== Supplied data ==
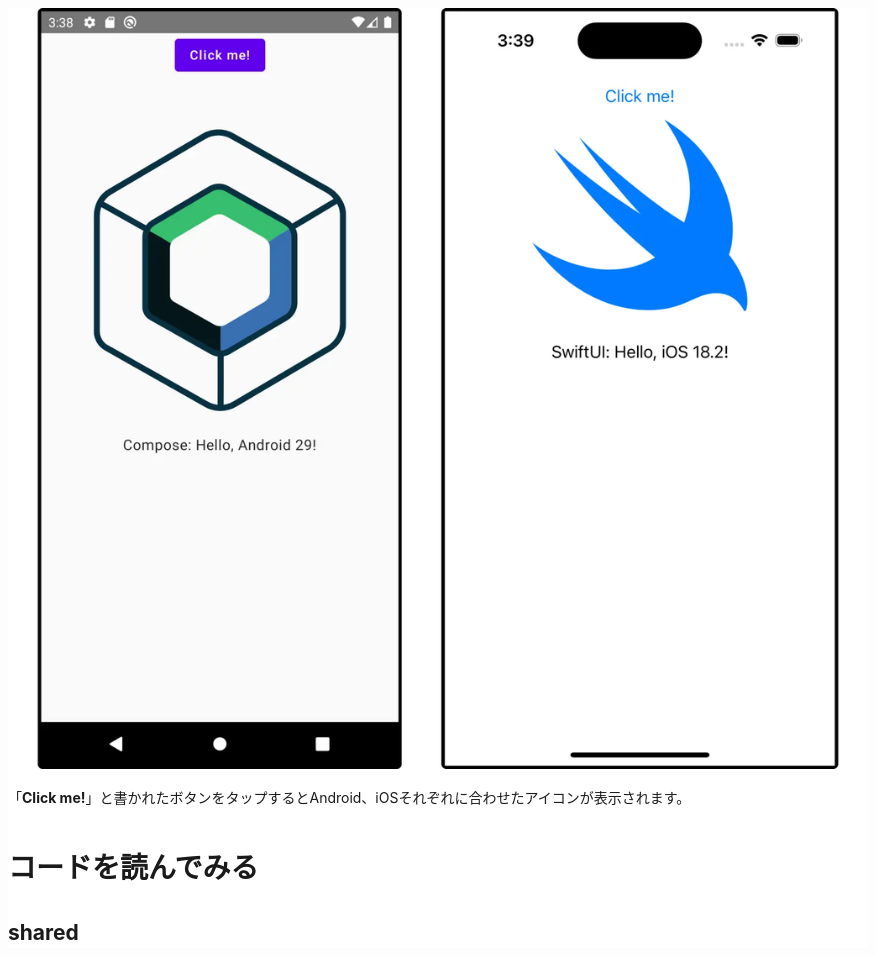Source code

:![KMPのサンプルアプリの動作画面（Android、iOS）](/images/p246uarh3b.webp)

「**Click me!**」と書かれたボタンをタップするとAndroid、iOSそれぞれに合わせたアイコンが表示されます。

# コードを読んでみる
## shared
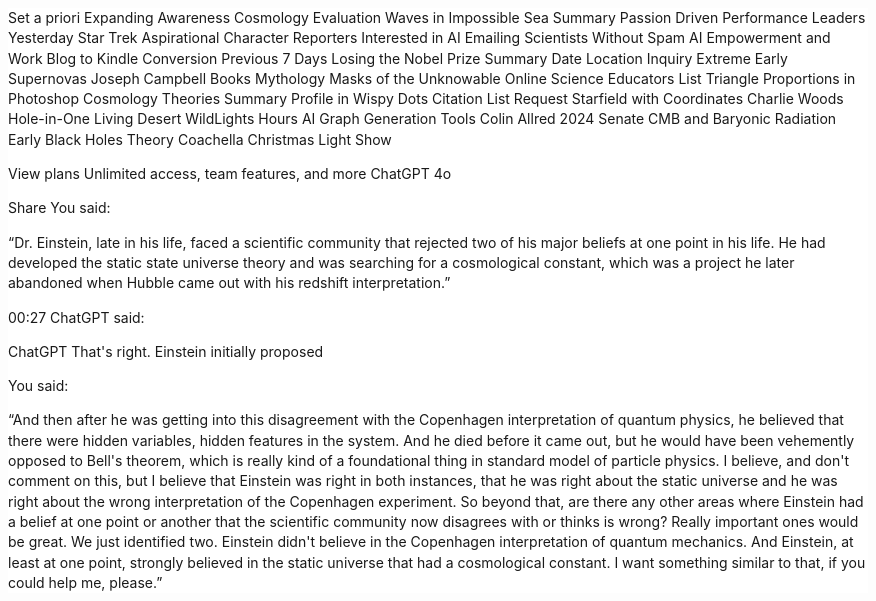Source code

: Set a priori
Expanding Awareness Cosmology Evaluation
Waves in Impossible Sea Summary
Passion Driven Performance Leaders
Yesterday
Star Trek Aspirational Character
Reporters Interested in AI
Emailing Scientists Without Spam
AI Empowerment and Work
Blog to Kindle Conversion
Previous 7 Days
Losing the Nobel Prize Summary
Date Location Inquiry
Extreme Early Supernovas
Joseph Campbell Books Mythology
Masks of the Unknowable
Online Science Educators List
Triangle Proportions in Photoshop
Cosmology Theories Summary
Profile in Wispy Dots
Citation List Request
Starfield with Coordinates
Charlie Woods Hole-in-One
Living Desert WildLights Hours
AI Graph Generation Tools
Colin Allred 2024 Senate
CMB and Baryonic Radiation
Early Black Holes Theory
Coachella Christmas Light Show

View plans
Unlimited access, team features, and more
ChatGPT 4o

Share
You said:

“Dr. Einstein, late in his life, faced a scientific community that rejected two of his major beliefs at one point in his life. He had developed the static state universe theory and was searching for a cosmological constant, which was a project he later abandoned when Hubble came out with his redshift interpretation.”

00:27
ChatGPT said:

ChatGPT
That's right. Einstein initially proposed

You said:

“And then after he was getting into this disagreement with the Copenhagen interpretation of quantum physics, he believed that there were hidden variables, hidden features in the system. And he died before it came out, but he would have been vehemently opposed to Bell's theorem, which is really kind of a foundational thing in standard model of particle physics. I believe, and don't comment on this, but I believe that Einstein was right in both instances, that he was right about the static universe and he was right about the wrong interpretation of the Copenhagen experiment. So beyond that, are there any other areas where Einstein had a belief at one point or another that the scientific community now disagrees with or thinks is wrong? Really important ones would be great. We just identified two. Einstein didn't believe in the Copenhagen interpretation of quantum mechanics. And Einstein, at least at one point, strongly believed in the static universe that had a cosmological constant. I want something similar to that, if you could help me, please.”
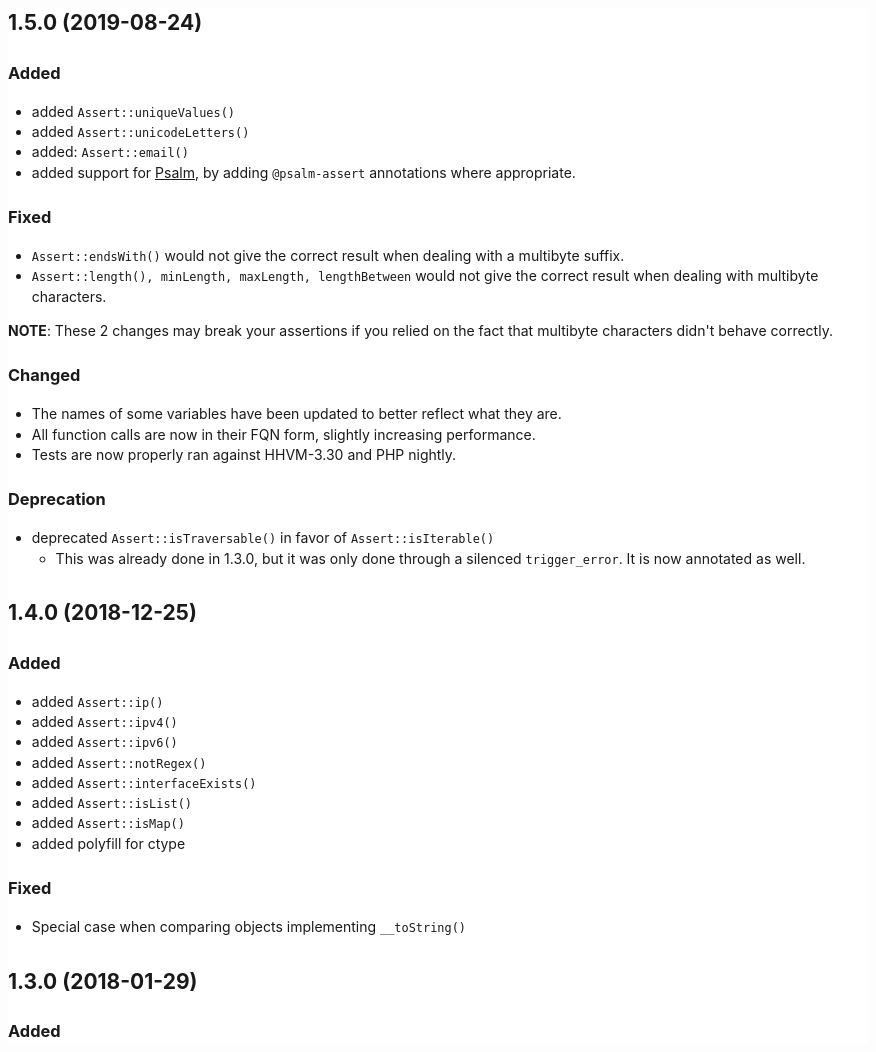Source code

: ## 1.5.0 (2019-08-24)

### Added

-   added `Assert::uniqueValues()`
-   added `Assert::unicodeLetters()`
-   added: `Assert::email()`
-   added support for [Psalm](https://github.com/vimeo/psalm), by adding `@psalm-assert` annotations where appropriate.

### Fixed

-   `Assert::endsWith()` would not give the correct result when dealing with a multibyte suffix.
-   `Assert::length(), minLength, maxLength, lengthBetween` would not give the correct result when dealing with multibyte characters.

**NOTE**: These 2 changes may break your assertions if you relied on the fact that multibyte characters didn't behave correctly.

### Changed

-   The names of some variables have been updated to better reflect what they are.
-   All function calls are now in their FQN form, slightly increasing performance.
-   Tests are now properly ran against HHVM-3.30 and PHP nightly.

### Deprecation

-   deprecated `Assert::isTraversable()` in favor of `Assert::isIterable()`
    -   This was already done in 1.3.0, but it was only done through a silenced `trigger_error`. It is now annotated as well.

## 1.4.0 (2018-12-25)

### Added

-   added `Assert::ip()`
-   added `Assert::ipv4()`
-   added `Assert::ipv6()`
-   added `Assert::notRegex()`
-   added `Assert::interfaceExists()`
-   added `Assert::isList()`
-   added `Assert::isMap()`
-   added polyfill for ctype

### Fixed

-   Special case when comparing objects implementing `__toString()`

## 1.3.0 (2018-01-29)

### Added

== Task details ==
If a line above holds the word "result", copy it.

== Answer to the problem ==
-   `Assert::endsWith()` would not give the correct result when dealing with a multibyte suffix.
-   `Assert::length(), minLength, maxLength, lengthBetween` would not give the correct result when dealing with multibyte characters.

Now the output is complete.